I first met Denis when I was 15 and my father [the political scientist and philosopher George Catlin] took me to the 1946 Labour party conference.
Denis was just out of the army and still wearing uniform and I remember him speaking very well about the prospects of a new postwar world. He struck me as intelligent, thoughtful and wonderfully vigorous.
I realised over the years as I got to know him better and was elected to parliament myself that Denis always got on very well with children. He really liked them and was so funny. He was an irrepressible, adoring husband and father. He never sought to suppress the mischief of the child that was still in him and I remember, when he and his wife, Edna, were being photographed, he would make ludicrous faces at the camera.
I learned lots from him, not least the need for a politician to have a hinterland, not just of academic study but also of friendship. He had an extraordinary range of friends, some of them Conservatives. He was never a tribalist.
He also had a phenomenal knowledge of classical music. I remember when we both appeared on a BBC music quiz, I felt so embarrassed because Denis knew the precise movement of each concerto, he even knew the Köchel number and I did not. I came away thinking: “I’m not going to do that again.”

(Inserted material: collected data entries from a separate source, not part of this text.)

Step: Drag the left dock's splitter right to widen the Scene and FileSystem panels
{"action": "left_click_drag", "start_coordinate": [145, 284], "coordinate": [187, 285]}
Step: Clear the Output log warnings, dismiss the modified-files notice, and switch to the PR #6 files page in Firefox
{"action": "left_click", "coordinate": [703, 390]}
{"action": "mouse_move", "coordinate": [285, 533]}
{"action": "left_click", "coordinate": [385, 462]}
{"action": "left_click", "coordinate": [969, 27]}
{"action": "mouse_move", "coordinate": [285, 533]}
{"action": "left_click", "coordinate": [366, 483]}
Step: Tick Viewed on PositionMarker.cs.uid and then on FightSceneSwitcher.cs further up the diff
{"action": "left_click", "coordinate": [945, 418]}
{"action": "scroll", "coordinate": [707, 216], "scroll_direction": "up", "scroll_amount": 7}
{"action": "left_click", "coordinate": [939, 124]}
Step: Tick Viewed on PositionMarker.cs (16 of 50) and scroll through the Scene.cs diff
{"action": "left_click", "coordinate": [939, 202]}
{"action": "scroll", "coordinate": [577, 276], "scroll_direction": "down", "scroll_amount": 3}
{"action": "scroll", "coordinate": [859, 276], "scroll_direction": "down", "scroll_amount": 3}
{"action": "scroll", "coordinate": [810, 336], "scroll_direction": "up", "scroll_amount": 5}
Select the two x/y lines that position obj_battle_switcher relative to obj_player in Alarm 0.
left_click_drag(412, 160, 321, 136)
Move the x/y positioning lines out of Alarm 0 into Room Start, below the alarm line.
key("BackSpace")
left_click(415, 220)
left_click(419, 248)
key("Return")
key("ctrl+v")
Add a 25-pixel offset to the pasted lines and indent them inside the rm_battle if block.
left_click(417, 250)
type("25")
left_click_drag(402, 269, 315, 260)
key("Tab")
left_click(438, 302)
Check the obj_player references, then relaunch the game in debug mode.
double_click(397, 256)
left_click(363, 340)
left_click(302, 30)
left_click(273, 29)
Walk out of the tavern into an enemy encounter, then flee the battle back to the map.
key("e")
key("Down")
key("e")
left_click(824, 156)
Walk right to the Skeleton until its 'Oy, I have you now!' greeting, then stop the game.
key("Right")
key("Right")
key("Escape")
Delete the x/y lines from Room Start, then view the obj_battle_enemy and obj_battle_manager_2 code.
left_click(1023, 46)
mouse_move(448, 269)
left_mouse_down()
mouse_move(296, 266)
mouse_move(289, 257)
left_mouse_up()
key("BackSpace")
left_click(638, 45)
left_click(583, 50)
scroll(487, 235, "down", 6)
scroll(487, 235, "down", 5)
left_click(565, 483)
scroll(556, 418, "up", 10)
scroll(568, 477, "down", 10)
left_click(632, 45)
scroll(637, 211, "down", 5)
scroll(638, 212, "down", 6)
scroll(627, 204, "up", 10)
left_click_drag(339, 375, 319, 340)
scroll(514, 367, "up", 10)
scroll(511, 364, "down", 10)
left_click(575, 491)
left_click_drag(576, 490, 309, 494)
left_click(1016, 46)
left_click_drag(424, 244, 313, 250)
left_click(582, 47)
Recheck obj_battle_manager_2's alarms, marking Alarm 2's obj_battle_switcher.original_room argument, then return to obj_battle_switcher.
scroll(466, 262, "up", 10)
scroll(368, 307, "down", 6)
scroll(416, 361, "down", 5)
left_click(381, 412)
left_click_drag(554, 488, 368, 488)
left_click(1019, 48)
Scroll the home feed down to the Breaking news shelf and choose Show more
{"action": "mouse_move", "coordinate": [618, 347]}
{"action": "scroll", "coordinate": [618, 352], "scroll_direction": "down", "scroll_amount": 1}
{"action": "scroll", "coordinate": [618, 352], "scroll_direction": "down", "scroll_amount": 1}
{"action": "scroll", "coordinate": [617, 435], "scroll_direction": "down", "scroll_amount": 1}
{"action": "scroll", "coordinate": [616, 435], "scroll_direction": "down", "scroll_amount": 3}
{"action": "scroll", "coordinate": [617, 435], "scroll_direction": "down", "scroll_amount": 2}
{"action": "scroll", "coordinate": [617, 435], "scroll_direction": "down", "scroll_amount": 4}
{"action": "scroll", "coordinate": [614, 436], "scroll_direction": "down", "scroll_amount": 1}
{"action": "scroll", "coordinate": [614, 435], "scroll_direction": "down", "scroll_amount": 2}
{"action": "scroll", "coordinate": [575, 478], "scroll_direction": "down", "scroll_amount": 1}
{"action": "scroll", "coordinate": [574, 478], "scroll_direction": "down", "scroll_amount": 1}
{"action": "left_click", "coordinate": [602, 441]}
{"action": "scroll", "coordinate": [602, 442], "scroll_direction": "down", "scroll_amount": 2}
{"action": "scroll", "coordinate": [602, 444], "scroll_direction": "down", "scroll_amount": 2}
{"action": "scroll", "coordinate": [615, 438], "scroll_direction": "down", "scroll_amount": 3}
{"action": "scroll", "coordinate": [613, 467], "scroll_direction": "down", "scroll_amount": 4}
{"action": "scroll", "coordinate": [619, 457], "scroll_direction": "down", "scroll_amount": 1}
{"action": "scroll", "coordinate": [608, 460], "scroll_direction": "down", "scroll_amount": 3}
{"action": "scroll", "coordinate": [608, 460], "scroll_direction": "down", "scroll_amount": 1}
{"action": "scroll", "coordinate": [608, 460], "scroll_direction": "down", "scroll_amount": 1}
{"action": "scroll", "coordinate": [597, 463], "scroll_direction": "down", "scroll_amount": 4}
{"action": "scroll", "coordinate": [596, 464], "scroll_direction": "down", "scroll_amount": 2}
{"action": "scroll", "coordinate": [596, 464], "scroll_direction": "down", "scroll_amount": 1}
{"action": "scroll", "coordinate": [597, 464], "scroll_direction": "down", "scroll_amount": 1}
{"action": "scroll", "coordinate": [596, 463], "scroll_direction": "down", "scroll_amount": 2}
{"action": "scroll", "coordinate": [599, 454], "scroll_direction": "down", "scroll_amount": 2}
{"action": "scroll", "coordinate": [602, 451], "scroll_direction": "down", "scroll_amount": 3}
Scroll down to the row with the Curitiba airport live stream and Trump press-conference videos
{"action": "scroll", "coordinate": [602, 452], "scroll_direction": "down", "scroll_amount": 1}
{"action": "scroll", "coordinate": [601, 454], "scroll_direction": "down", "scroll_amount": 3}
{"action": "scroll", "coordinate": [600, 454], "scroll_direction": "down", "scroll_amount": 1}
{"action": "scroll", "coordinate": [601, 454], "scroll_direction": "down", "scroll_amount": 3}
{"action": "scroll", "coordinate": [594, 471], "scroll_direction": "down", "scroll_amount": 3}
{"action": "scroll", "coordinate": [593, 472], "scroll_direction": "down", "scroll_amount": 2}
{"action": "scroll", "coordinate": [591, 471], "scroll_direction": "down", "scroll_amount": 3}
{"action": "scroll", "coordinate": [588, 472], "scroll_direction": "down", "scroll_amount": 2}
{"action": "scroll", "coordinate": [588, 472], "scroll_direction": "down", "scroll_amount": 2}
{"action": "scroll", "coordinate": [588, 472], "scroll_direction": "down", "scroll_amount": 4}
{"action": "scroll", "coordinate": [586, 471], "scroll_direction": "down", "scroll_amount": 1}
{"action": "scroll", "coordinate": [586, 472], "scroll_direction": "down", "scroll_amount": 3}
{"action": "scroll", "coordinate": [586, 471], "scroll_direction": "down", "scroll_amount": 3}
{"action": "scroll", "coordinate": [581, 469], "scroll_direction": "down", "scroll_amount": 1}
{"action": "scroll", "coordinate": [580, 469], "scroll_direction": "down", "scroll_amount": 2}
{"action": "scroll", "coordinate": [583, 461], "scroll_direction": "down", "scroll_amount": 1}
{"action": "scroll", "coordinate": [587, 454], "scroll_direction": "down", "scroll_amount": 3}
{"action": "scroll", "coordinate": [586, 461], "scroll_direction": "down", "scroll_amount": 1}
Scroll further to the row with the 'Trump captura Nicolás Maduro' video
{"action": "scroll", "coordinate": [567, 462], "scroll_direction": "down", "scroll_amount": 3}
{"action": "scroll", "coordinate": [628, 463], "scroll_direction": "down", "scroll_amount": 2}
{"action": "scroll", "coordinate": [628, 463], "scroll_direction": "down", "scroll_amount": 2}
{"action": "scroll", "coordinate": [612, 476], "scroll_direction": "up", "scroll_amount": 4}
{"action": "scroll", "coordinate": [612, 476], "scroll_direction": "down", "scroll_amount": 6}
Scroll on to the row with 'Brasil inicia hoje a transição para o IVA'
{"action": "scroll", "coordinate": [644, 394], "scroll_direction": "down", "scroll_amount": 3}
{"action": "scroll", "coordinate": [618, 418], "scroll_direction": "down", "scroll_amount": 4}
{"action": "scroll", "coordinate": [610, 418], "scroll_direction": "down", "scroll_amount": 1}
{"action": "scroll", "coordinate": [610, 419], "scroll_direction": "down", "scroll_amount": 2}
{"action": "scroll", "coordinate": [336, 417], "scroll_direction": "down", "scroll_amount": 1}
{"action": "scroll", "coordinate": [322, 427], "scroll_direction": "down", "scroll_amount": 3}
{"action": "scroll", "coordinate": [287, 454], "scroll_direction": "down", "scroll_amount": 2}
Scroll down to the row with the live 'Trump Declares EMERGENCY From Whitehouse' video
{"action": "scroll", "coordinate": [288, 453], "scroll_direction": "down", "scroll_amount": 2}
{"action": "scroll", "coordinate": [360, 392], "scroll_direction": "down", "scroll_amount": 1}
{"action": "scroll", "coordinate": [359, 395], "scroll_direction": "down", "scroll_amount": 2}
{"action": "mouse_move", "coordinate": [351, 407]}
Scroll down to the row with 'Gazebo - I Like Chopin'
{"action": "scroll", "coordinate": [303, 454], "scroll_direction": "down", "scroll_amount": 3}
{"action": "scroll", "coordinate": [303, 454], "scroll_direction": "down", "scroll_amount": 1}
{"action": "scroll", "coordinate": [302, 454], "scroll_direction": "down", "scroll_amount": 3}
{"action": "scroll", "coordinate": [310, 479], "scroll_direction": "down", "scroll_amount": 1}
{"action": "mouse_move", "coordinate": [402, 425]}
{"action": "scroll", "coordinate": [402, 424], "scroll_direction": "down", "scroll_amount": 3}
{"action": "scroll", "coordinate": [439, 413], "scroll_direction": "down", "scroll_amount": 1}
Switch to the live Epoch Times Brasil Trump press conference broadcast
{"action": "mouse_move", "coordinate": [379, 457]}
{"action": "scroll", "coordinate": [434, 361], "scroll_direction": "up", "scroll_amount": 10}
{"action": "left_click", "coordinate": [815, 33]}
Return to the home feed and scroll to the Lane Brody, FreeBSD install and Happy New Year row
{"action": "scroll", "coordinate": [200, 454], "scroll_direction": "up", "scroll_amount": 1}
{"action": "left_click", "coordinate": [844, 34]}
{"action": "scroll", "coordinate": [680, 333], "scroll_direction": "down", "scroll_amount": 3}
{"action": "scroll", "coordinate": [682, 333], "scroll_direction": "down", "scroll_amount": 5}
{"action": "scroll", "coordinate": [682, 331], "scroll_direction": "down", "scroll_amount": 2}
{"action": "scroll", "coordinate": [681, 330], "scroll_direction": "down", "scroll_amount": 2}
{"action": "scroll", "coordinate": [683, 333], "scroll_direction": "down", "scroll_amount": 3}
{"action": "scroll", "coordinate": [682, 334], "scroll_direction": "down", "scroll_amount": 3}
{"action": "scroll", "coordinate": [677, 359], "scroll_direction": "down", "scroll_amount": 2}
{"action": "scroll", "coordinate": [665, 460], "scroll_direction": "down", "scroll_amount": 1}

Denis was indomitable, remarkable and the last of a great generation of political leaders who managed to build a postwar Britain we could be proud of and to belong to governments that were bold, radical and had great achievements to their credit.
Of course, he couldn’t stop himself from saying exactly what he thought. He was very brave. The most famous moment of his chancellorship came in 1976 when he went to the Labour party conference in Blackpool and defended his decision to make a deal with the International Monetary Fund in order to save the pound. People started booing and heckling but he proceeded onwards, paying no attention, hammering it home. I’ve rarely seen anything braver than that. He had the air of someone shouting the truth out.
He was devoted to Edna. It was a lifelong love affair. My favourite personal memory is of visiting them both in their beautiful house in the South Downs and Edna clutching her Zimmer frame while preparing things in the kitchen and Denis dancing around behind her, teasing her, not doing very much to help.
I miss him and his wonderful zest for life.